Finding Fresh Views in Door County
Moon over water imagery always makes me think of horrible paintings on black velvet at gas stations along the Pacific Coast Highway in Laguna Beach. Not quite sure why. So if you had told me about Bonnie Paruch’s painting of “Moonlight on Rowley’s Bay” you would have aroused by skepticism. The work is stunning, as you can see from her Web site on P. 2. (Funny, if you click on the image it comes up with the caption "Rowley’s Bat Moon")
It’s pretty easy to see why this is so good. She cheats. At least from a photographer’s viewpoint. She builds up the paint and turns the moon’s reflection into edgy pools of bright color on the canvas. It’s a very tough act for mere photography to follow.
It’s also not something that can be done in watercolor. The oil-paint-wielding landscape painters have dominated the Plein Air festival that the Peninsula School of Art has sponsored for 6 years; only two participants this year were doing watercolor.
Painting has also become much looser, much bolder, around the county, I think. (See Nancy Keyser’s description of her work, in watercolor, below.) Both Paruch, who has just opened her own gallery in Ellison Bay, and Tom Nachreiner, a Plein Art mainstay from Delafield, paint with power. Tom had a painting of a seagull on the beach at Edgewood Orchard over the summer. As a cliche of Sunday painters, a seagull painting might fall just a notch or two below a sailboat passing a lighthouse in a ranking of Door County cliches, but Nachreiner’s is a strong painting that had me debating with someone in gallery over which one of us should be able to take it home. Unfortunately, neither of us had our checkbooks.
The painting looks like late afternoon sun on Lake Michigan, with waves piling up in warm whites and yellows as they prepare to assault the beach. The bright color in the foreground is backed by surly dark water stretching to the horizon. The gull, alone on the beach, struts in front of the wave as if he owns the place. Indeed, the water appears to parted just before him to make his stroll an easy one.

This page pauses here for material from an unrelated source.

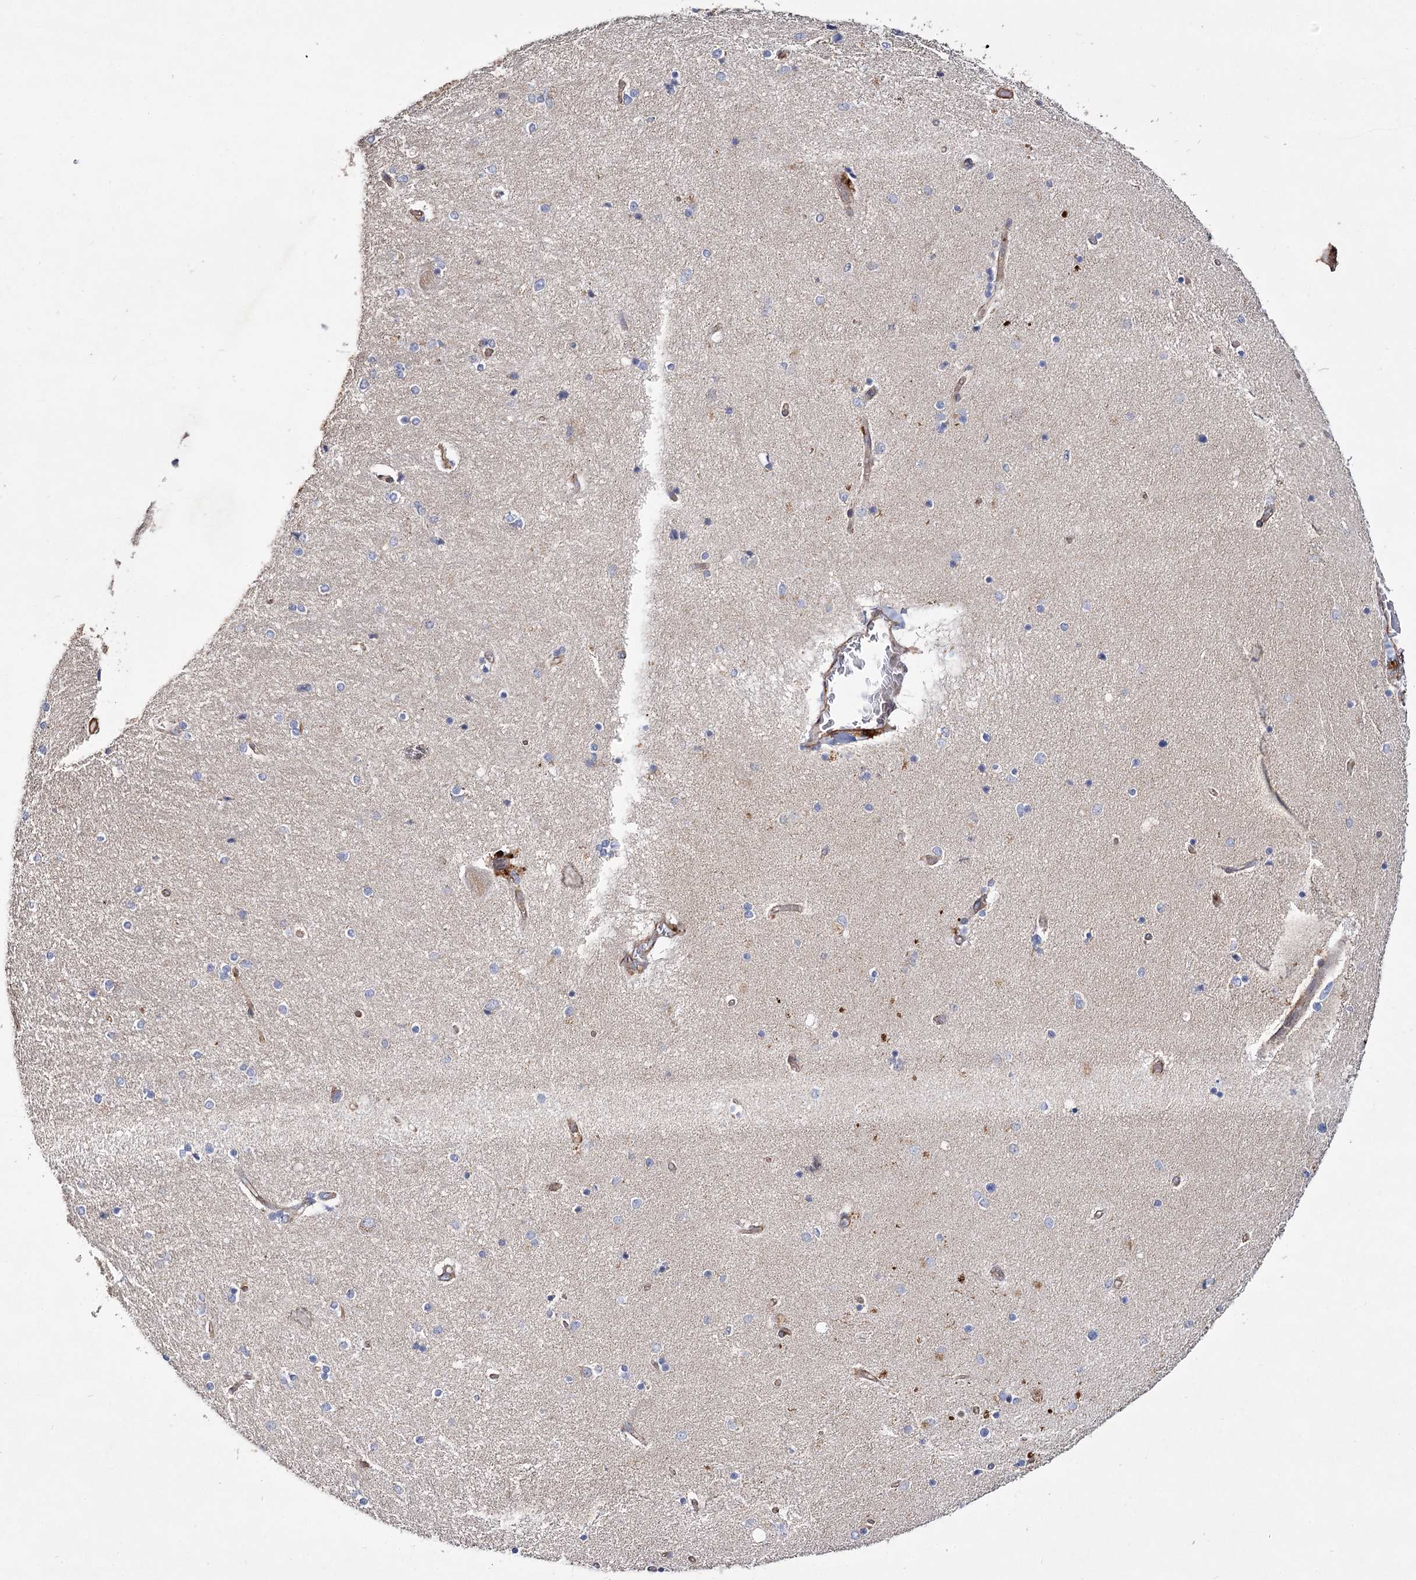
{"staining": {"intensity": "negative", "quantity": "none", "location": "none"}, "tissue": "hippocampus", "cell_type": "Glial cells", "image_type": "normal", "snomed": [{"axis": "morphology", "description": "Normal tissue, NOS"}, {"axis": "topography", "description": "Hippocampus"}], "caption": "Immunohistochemistry (IHC) of benign hippocampus reveals no positivity in glial cells. (DAB (3,3'-diaminobenzidine) IHC with hematoxylin counter stain).", "gene": "TMEM164", "patient": {"sex": "female", "age": 54}}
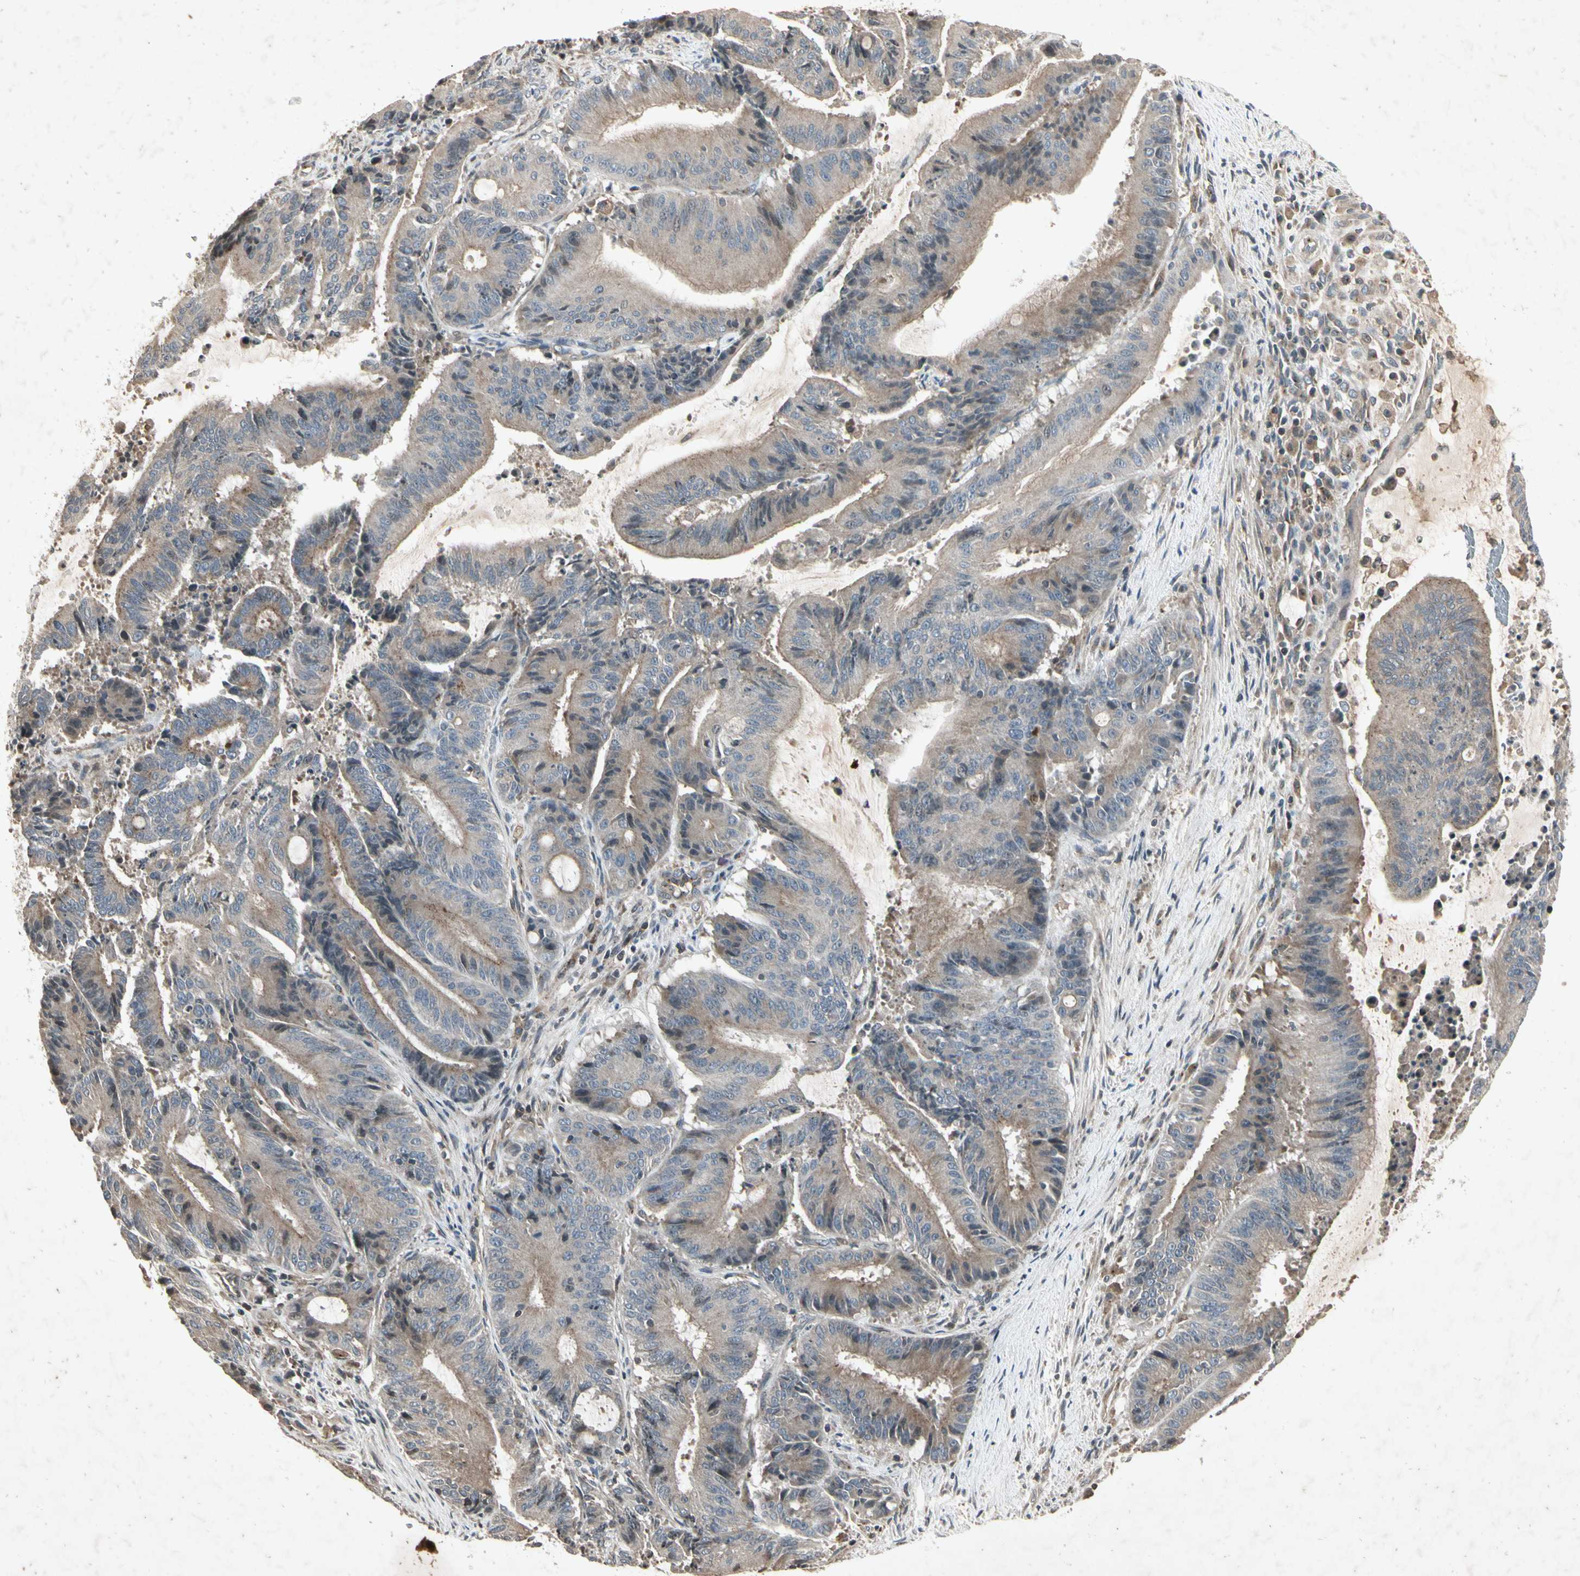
{"staining": {"intensity": "weak", "quantity": "25%-75%", "location": "cytoplasmic/membranous"}, "tissue": "liver cancer", "cell_type": "Tumor cells", "image_type": "cancer", "snomed": [{"axis": "morphology", "description": "Cholangiocarcinoma"}, {"axis": "topography", "description": "Liver"}], "caption": "High-magnification brightfield microscopy of liver cancer stained with DAB (3,3'-diaminobenzidine) (brown) and counterstained with hematoxylin (blue). tumor cells exhibit weak cytoplasmic/membranous positivity is seen in about25%-75% of cells.", "gene": "TEK", "patient": {"sex": "female", "age": 73}}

The handling of the paint makes it work. (Also see his ducks in images 13-18 on the Edgewood Orchard site which I think are far more interesting as paintings than the images of ducks he displays under Wildlife on his own site.
Rolf Olson, whose Shades of Gray photographs have been appearing on Facebook, takes a decidedly different approach -- he reduced his images, which are of simple and well defined subjects like a tree trunk, to just shades of gray.
The idea doesn’t sound very interesting, but I like the images a lot. My thinking here reminds me of the French saying, “Yes, I know it works in practice, but does it work in theory?” You can see his images on Facebook and he hopes to find a wall somewhere in the county to hang some prints this winter. I look forward to seeing the prints.
Door County is a gorgeous place. For an artist, that can be a source of frustration -- where do you turn for a fresh picture? Cave Point is rarely the answer.